Introduction
As AI technology continues to evolve, deploying large language models (LLMs) like Meta's Llama 3, Google's Gemma, and Mistral on local systems provides unmatched benefits in terms of data privacy and customization. Self-hosting these models and enabling secure online access unlocks even greater possibilities, whether for developers showcasing prototypes, researchers collaborating remotely, or businesses integrating AI into customer-facing applications.
This guide offers detailed instructions on securely sharing Ollama’s API and Open WebUI online using Pinggy, a straightforward tunneling service. Discover how to effortlessly make your local AI environment accessible globally without relying on cloud infrastructure or dealing with complicated configurations.
Summary of the Steps:
Install Ollama & Download a Model:
- Get Ollama from ollama.com and run a model:
ollama run llama3:8b
Deploy Open WebUI
- Run via Docker
docker run -d -p 3000:8080 --add-host=host.docker.internal:host-gateway ghcr.io/open-webui/open-webui:main
Expose WebUI Online
- Tunnel port
3000
:
- Tunnel port
ssh -p 443 -R0:localhost:3000 a.pinggy.io
Share the generated URL for ChatGPT-like access to your LLMs.
Why Share Ollama API and Open WebUI Online?
The Rise of Local AI Deployments:
Due to growing concerns about data privacy and API expenses, running LLMs locally using tools like Ollama and Open WebUI has become a popular choice. However, keeping access limited to your local network restricts their usability.
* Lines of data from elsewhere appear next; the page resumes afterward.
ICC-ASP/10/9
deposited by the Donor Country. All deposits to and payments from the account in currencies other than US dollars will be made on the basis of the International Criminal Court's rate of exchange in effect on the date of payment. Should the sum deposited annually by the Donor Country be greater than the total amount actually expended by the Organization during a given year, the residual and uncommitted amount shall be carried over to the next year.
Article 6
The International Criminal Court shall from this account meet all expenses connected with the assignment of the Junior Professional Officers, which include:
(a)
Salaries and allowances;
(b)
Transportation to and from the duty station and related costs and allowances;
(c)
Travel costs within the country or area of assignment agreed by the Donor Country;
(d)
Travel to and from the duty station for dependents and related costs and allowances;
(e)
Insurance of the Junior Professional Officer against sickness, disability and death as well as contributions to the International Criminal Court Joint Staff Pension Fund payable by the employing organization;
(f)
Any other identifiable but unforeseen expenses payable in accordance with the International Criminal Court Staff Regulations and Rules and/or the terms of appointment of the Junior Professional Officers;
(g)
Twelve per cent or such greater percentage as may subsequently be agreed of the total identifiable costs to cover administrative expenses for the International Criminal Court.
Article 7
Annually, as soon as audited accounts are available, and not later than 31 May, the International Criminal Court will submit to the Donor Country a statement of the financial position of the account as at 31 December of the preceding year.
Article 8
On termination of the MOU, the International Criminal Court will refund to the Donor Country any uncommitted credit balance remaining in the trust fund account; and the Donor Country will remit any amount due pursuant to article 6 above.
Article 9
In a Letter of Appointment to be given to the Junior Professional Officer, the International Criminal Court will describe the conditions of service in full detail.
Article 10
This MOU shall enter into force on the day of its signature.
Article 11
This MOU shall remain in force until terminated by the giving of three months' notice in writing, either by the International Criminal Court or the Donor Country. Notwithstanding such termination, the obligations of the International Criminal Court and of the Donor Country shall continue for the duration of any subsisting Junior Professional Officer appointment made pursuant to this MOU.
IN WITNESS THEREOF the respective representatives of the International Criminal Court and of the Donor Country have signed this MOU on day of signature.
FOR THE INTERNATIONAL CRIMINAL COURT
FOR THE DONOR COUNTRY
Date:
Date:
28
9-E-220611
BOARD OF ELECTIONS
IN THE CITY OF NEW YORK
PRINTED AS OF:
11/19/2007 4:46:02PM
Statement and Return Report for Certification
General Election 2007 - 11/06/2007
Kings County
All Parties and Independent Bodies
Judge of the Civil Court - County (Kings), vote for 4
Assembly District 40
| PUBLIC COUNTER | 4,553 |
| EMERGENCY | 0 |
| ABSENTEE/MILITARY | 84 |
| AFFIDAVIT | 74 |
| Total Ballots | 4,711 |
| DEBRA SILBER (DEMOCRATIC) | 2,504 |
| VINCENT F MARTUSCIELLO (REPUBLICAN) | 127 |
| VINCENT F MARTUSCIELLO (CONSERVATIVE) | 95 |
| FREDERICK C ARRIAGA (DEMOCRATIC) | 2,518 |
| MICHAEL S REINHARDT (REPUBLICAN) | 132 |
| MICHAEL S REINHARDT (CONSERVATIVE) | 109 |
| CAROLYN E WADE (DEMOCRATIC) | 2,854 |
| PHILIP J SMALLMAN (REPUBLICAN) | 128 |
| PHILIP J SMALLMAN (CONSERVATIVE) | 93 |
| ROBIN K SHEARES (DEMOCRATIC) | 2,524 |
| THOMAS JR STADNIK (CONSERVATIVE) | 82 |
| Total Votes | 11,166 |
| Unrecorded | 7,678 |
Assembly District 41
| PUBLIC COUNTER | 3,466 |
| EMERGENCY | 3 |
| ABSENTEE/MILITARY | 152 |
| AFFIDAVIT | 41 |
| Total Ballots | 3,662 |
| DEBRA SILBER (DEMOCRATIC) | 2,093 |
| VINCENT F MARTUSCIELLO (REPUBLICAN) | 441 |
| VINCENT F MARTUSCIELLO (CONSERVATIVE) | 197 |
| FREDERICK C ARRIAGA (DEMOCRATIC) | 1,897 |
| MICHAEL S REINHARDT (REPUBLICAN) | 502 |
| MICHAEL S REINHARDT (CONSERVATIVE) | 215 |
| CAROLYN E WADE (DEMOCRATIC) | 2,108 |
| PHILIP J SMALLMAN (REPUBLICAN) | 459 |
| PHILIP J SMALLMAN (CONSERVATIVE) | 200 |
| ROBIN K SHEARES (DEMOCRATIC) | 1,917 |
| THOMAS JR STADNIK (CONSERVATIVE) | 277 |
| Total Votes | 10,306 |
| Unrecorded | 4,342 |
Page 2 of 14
Sharing these tools online enables:
AI integration into web and mobile applications.
Project demonstrations without cloud deployment.
Lower latency while keeping inference local.
Why Use Pinggy for Tunneling?
Pinggy simplifies the process of port forwarding by providing secure tunnels. Its standout features include:
Free HTTPS URLs without requiring signup.
No rate limitations on the free plan.
SSH-based encrypted connections for enhanced security.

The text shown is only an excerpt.